Фрагмент текста>
-----
Об этом поначалу стали писать очень робко и двигались, напоминая сапёров на минном поле. Тема уж больно взрывоопасная; она может вызвать к жизни не только «великого немого», но и «великого мертвеца» — сонную массу населения. Где-то эта сонная масса, о которой писали учёные недавнего прошлого, может превратиться в то, что Макс Вебер и другие называли «социальным цунами».
Здесь я хочу остановиться на одной незатейливой мысли, которая, как мне кажется, будет к месту.
Моя покойная бабушка — племянница Нобелевского лауреата по физиологии И.П. Павлова Анна Васильевна Павлова (кстати сказать, все Павловы были последователями В.С. Соловьёва — это очень симптоматично) в свою бытность профессором МГИМО (то есть, до 1955 года) говаривала: «В России дураков нет, все умерли до 1917 года».
И в самом деле. Если брать российское население, то в своей массе оно пронзительно мудро и совершенно представляет себе реальное положение дел. Ему, этому «безмолвному большинству», не надо знать ни цифр, ни дат, и даже никакой конкретики. Оно знает эту власть как облупленную, понимает её на каком-то ему данном интуитивном уровне, и говорить ему ничего не надо. Население знает всё и про всех.
-----
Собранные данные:

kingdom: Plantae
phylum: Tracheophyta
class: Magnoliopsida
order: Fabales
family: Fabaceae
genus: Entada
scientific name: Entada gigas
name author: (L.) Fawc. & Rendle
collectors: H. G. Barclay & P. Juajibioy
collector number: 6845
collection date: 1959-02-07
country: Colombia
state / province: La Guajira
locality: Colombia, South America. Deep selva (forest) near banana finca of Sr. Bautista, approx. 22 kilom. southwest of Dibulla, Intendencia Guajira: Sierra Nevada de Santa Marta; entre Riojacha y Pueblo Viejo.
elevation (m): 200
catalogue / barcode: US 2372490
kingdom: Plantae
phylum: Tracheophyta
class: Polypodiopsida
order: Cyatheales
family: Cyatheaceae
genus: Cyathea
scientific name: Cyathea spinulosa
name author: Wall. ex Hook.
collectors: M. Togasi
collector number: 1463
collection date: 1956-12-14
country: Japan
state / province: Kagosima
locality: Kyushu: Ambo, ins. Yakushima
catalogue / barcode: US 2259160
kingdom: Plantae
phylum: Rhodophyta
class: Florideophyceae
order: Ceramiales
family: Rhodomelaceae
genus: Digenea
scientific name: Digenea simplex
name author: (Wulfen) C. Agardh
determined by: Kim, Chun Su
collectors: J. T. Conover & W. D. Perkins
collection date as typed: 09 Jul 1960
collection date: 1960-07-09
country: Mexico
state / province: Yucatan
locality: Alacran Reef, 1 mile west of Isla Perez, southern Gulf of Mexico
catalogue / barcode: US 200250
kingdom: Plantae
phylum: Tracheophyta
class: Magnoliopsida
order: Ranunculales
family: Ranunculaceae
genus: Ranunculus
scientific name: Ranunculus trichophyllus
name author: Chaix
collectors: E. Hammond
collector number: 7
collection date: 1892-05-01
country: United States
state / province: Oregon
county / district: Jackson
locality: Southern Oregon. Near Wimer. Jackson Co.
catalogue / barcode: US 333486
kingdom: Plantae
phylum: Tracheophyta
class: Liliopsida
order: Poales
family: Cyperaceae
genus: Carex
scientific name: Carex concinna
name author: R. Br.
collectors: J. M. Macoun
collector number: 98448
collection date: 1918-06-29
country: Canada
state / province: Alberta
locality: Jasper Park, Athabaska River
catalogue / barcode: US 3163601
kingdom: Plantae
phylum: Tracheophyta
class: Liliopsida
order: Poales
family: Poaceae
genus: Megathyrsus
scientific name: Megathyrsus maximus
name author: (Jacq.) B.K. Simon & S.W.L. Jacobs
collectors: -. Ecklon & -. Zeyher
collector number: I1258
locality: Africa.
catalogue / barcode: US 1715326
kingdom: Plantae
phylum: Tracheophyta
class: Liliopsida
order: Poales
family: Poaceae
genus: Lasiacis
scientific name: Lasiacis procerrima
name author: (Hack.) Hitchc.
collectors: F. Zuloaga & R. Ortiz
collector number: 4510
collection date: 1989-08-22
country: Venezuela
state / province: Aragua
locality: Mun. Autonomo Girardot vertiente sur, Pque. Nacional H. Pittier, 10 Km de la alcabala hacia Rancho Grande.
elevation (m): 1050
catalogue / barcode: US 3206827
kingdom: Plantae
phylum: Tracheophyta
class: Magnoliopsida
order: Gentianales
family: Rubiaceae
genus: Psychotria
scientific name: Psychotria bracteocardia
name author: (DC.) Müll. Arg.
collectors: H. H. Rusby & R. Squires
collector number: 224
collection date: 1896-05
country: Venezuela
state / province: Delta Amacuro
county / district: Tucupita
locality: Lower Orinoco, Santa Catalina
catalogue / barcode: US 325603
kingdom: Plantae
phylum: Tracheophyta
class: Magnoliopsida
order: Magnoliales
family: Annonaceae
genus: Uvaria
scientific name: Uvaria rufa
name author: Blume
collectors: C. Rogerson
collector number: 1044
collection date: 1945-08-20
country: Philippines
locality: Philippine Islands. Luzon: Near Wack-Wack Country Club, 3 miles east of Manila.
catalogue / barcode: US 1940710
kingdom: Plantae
-----
Что сделать>
(1) Ответьте на вопросы по тексту о российском населении и власти:
(а) Кем Анна Васильевна Павлова приходилась И.П. Павлову?
(б) До какого года Анна Васильевна Павлова была профессором МГИМО?
(в) Кто назван первым среди тех, кто говорил о «социальном цунами»?
(2) Пожалуйста, допишите текст о российском населении и власти, начав сразу после его последнего предложения.

Ответы к заданиям>
(1)
(а) Племянницей.
(б) До 1955 года.
(в) Макс Вебер.

(2)
Взять хотя бы того же самого отца Иоанна (Крестьянкина), который по иронии судьбы сидел чуть ли не в одной камере в Карлаге с человеком, перевезшем в Россию из Швейцарии главного бунтовщика Ульянова (Ленина) с Фритцем Платтеном, мемориальная доска которому до сих пор висит на стенах одного из самых красивых зданий на улице Остоженка в Москве. Отец Иоанн был человеком незаурядным, но для меня он был олицетворением простого русского народа, который резал «правду-матку» в глаза любому чиновнику любого уровня.
Мой добрый приятель — водитель автобуса, с которым я частенько встречаюсь в ближайшем сельпо моей дачи, как Дельфийский оракул рассказывает мне о том, что с нами всеми происходит на текущий момент, и с невероятной точностью прогнозирует ближайшее среднесрочное будущее.
Вы думаете, что великие умы России не знали, что с ней будет в среднесрочной и долгосрочной перспективе? Ошибаетесь! Очень рекомендую прочитать произведения Ивана Шмелёва (особенно последнего цикла), Бунина, Замятина (например, «Мы»). Что касается европейских писателей, склонных к долгосрочным миросозерцательным прогнозам, то в первую очередь я бы порекомендовал (особенно сейчас, когда вдруг высвободилось так много времени) Мигеля де Унамуно, Хосе Ортега-и-Гассета и Хавьера Субири. В промежутке, для поднятия настроения, я бы посоветовал перечитать незабвенного Герберта Уэллса с его замечательными футуристическими произведениями «Машина времени» и «Остров доктора Моро».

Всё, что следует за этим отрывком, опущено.